Charles Harrison

In the late 1950s the View-Master was redesigned, redesigned by Charles Harrison, and this is how it came to be according to Charles Harrison.

Due for a Redesign

Actually, the most visible design I’m probably known for came while I was working for Bob, and it was almost an accident. Podall’s was retained to design products for Sawyer’s Inc., which manufactured slide projectors, slide trays and other photographic equipment. One day a project came in from Sawyer’s – it was a 3-D viewer – and Bob just put it on my desk and said, “Here’s another product.” There was nothing special about it. It had been around for quite a while, so I didn’t invent it myself. Up until that point it was made of a hard, dark plastic called Bakelite, which involved a very slow compression molding process. As a result, the product was costly because it took so long to make.

Sawyer’s Inc. retained Robert Podall Associates to design its products during the late 1950s and early 1960s. I was assigned the project to update the View-Master. The design parameters required a lower-cost item that incorporated many new features and engineering improvements. One of these new features was a disc with pre-selected slide-type visual stories. Additional stories could be purchased separately.

Switch to Injection Molding

My contribution was to design it for a different process, injection molding, that could produce units 10 times faster and would reduce cost considerably. The projected volume was high enough to support the tooling costs, while keeping the amortization costs low for each piece part. This made it possible to get the finished product to the consumer at the target selling price. I changed the visual esthetics of the viewer, giving it an appearance that was appropriate for its time.

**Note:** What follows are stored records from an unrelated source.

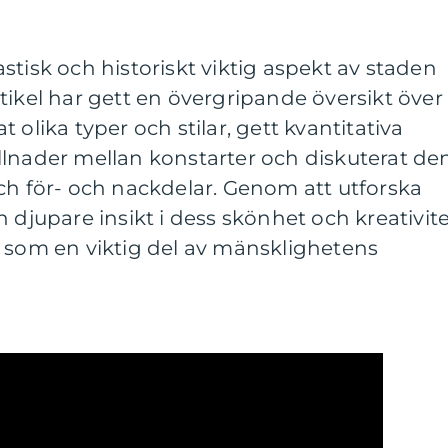
stisk och historiskt viktig aspekt av staden
tikel har gett en övergripande översikt över
 olika typer och stilar, gett kvantitativa
llnader mellan konstarter och diskuterat de
ch för- och nackdelar. Genom att utforska
 djupare insikt i dess skönhet och kreativite
e som en viktig del av mänsklighetens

I changed its form factor and color to match the rest of the Sawyer’s product line. The project really wasn’t very big. It was something that came in and was out in two weeks! We made models of it and it was put into production. The View-Master was one of my most recognized designs and longest-selling products I designed.

After Sawyer’s

The View-Master was later bought by GAF and marketed as a toy. And it sold and sold. I think its success and popularity were due to the excitement for kids to see photographs in three dimensions. There was not as much television around then, kids didn’t have TVs in their rooms as they do today, and they had no personal computers. If their parents were watching something the kids didn’t like, the kids were out of luck. So they could take their View-Master and see a story, or use it to keep entertained when traveling in a car. It just happened to hit the American lifestyle at a time when it could fill an entertainment need.

Over time, I don’t know what happened to Sawyer’s. The tooling for the View-Master was sold to GAF, and the colors were changed to give it more flair and appeal to children. I designed it in the late 1950s and eventually it was sold to Fisher-PriceĀ®, but only recently, after almost 40 years, was the form factor changed. The View-Master still survives despite all the competition from other high tech products and toys because of the appeal and fun of its little bit of three-dimensional magic.